For question #1, AFAIK DirecTV2PC is NOT a RVU client. Yes the look and feel is the same as a HD DVR but that's the PC client presenting that, it's not coming from the HD DVR.

For question #2, yes that's the point of RVU, the server does all the presentation work and the client just does a bit for bit mapping on the display. So if the TV has the RVU client built into it then it should be able to acess the DirecTV media server that was demo'ed back earlier this year.


----------



## cypherx (Aug 27, 2010)

Ok, so theoretically DirecTV2PC could be updated to be an RVU client, and they could throw in access to live TV and guide features (of course you would need an available tuner - not locked doing a recording)...

The RVU technology seems like a pretty smart way to go.


----------



## RAD (Aug 5, 2002)

cypherx said:


> Ok, so theoretically DirecTV2PC could be updated to be an RVU client, and they could throw in access to live TV and guide features (of course you would need an available tuner - not locked doing a recording)...
> 
> The RVU technology seems like a pretty smart way to go.


Yes it could, but they would need to have a RVU server out in order to do that, and there isn't one available currently.


----------



## HoTat2 (Nov 16, 2005)

cypherx said:


> Ok, so theoretically DirecTV2PC could be updated to be an RVU client, and they could throw in access to live TV and guide features (of course you would need an available tuner - not locked doing a recording)...
> 
> *The RVU technology seems like a pretty smart way to go.*


Well actually there's some controversy as to whether RVU is really the smartest or even fairest way to go on matters as the various RVU client manufacturers are still at the mercy of the programming providers like DirecTV who will still maintain control over the presentation and interactivity of the UI.

This is why as an alternative in the other direction the FCC may mandate a system called the "AllVid" Gateway through which all MSOs of both satellite and cable must provide as an option standard IP streams over the home network to clients built by individual manufacturers who may then design their own display UIs to present them and schemes to interact with them.
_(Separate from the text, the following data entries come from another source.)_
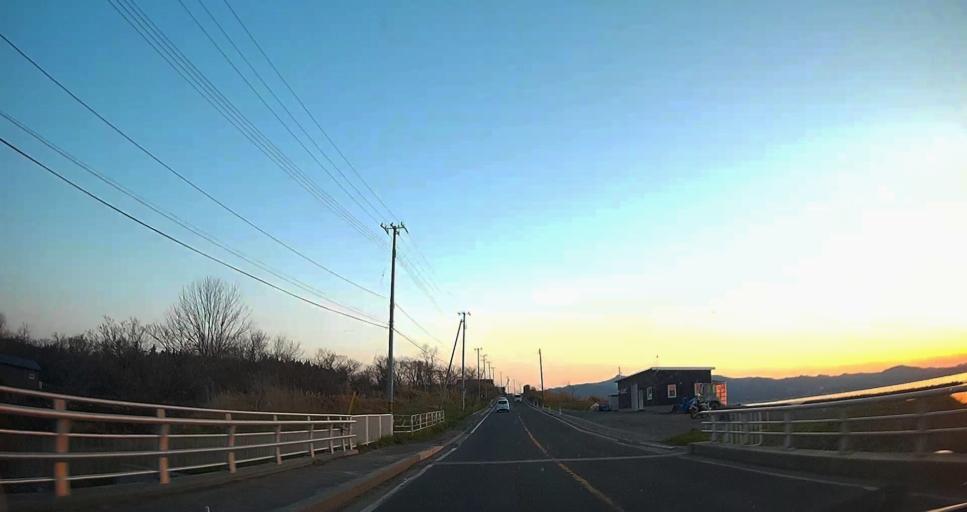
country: JP
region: Aomori
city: Misawa
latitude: 40.8801
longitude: 141.1509
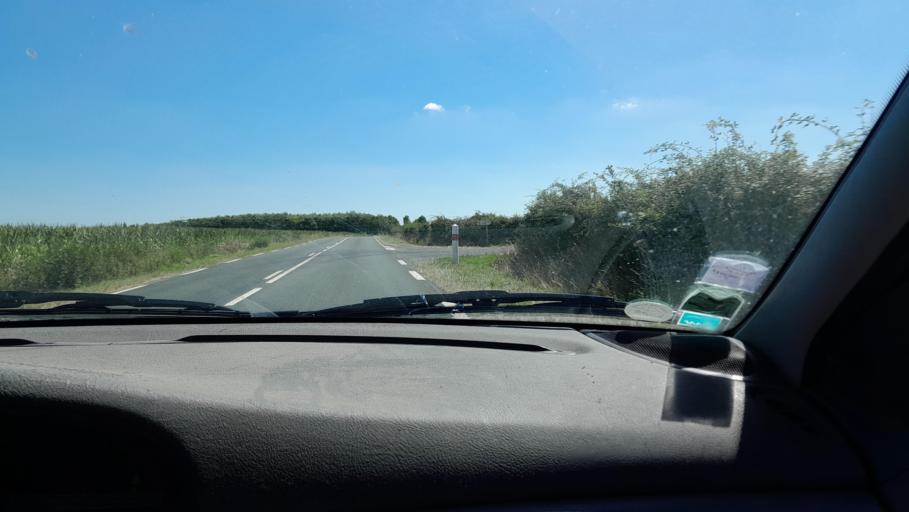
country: FR
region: Pays de la Loire
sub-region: Departement de la Loire-Atlantique
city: Saint-Mars-la-Jaille
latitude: 47.4840
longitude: -1.1740
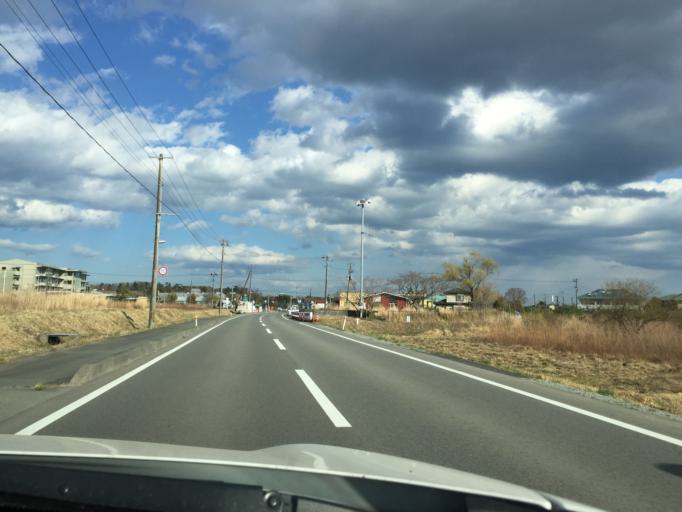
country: JP
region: Fukushima
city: Namie
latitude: 37.4103
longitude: 140.9775
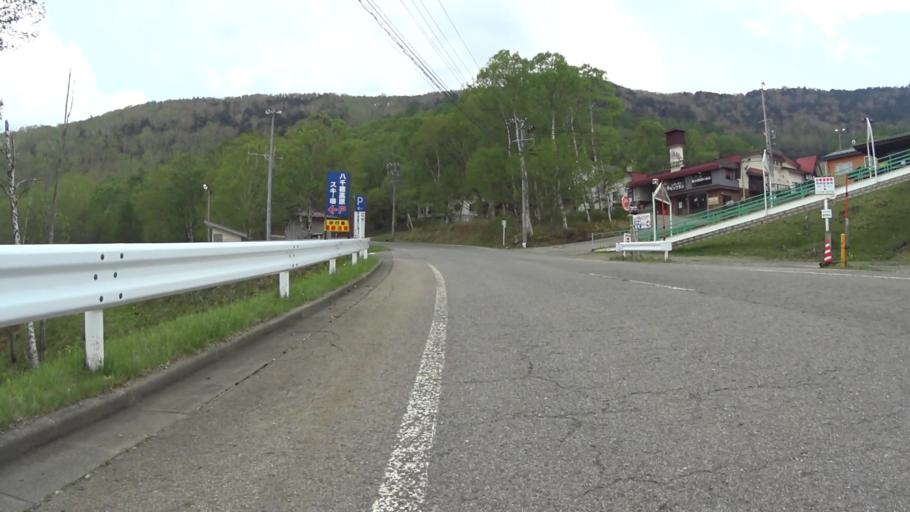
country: JP
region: Nagano
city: Saku
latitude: 36.0702
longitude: 138.3810
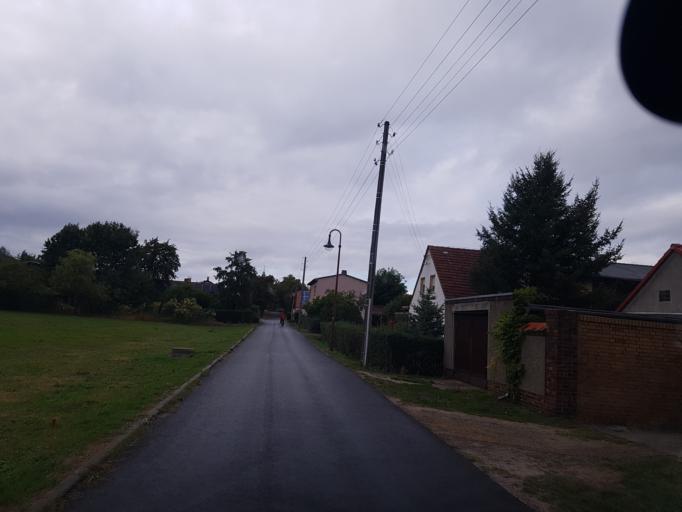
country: DE
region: Brandenburg
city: Finsterwalde
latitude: 51.6246
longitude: 13.7700
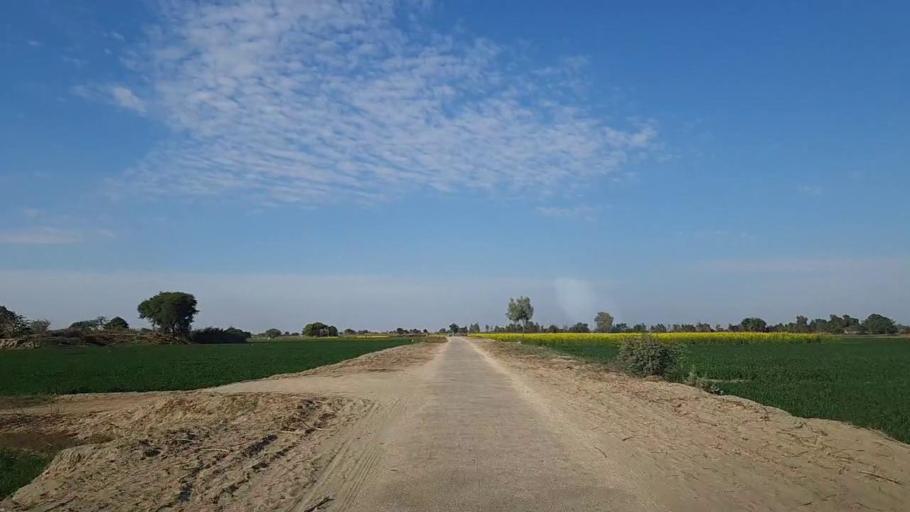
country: PK
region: Sindh
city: Khadro
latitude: 26.3050
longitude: 68.8343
http://www.dbstalk.com/showthread.php?t=176115&highlight=rvu


----------



## bleggett29 (Feb 2, 2008)

Not RVU related but DirecTV2PC related:

It is possible to customize the GUI of DirecTV2PC. The most simple is to change the background pic. The most difficult would be to change the font size of the displayed text. I had several screen caps of various modifications but the only one I can find is a simple background change from 2 years ago.
Other mods I've done were to increase the number of shows displayed in the playlist, move around the title, date, etc.. My favorite was upgrading the channel logos. Mostly upgrading the local channels to actual local logos.


----------



## swspjcd (May 22, 2007)

Sorry to revive and old topic, but I just wondered if anyone had heard of windows RVU software to access the HR34 remotely including live TV access. From what I've read, RVU is just another piece of DLNA which makes me think it's possible. Maybe, DTV can add it in the next Directv2PC version so I don't have to buy yet another TV, or even make a paid piece of software with RVU capabilities. I'm sure others would love to see a software solution.


----------



## Rtm (Oct 18, 2011)

swspjcd said:


> Sorry to revive and old topic, but I just wondered if anyone had heard of windows RVU software to access the HR34 remotely including live TV access. From what I've read, RVU is just another piece of DLNA which makes me think it's possible. Maybe, DTV can add it in the next Directv2PC version so I don't have to buy yet another TV, or even make a paid piece of software with RVU capabilities. I'm sure others would love to see a software solution.


*NO!*


----------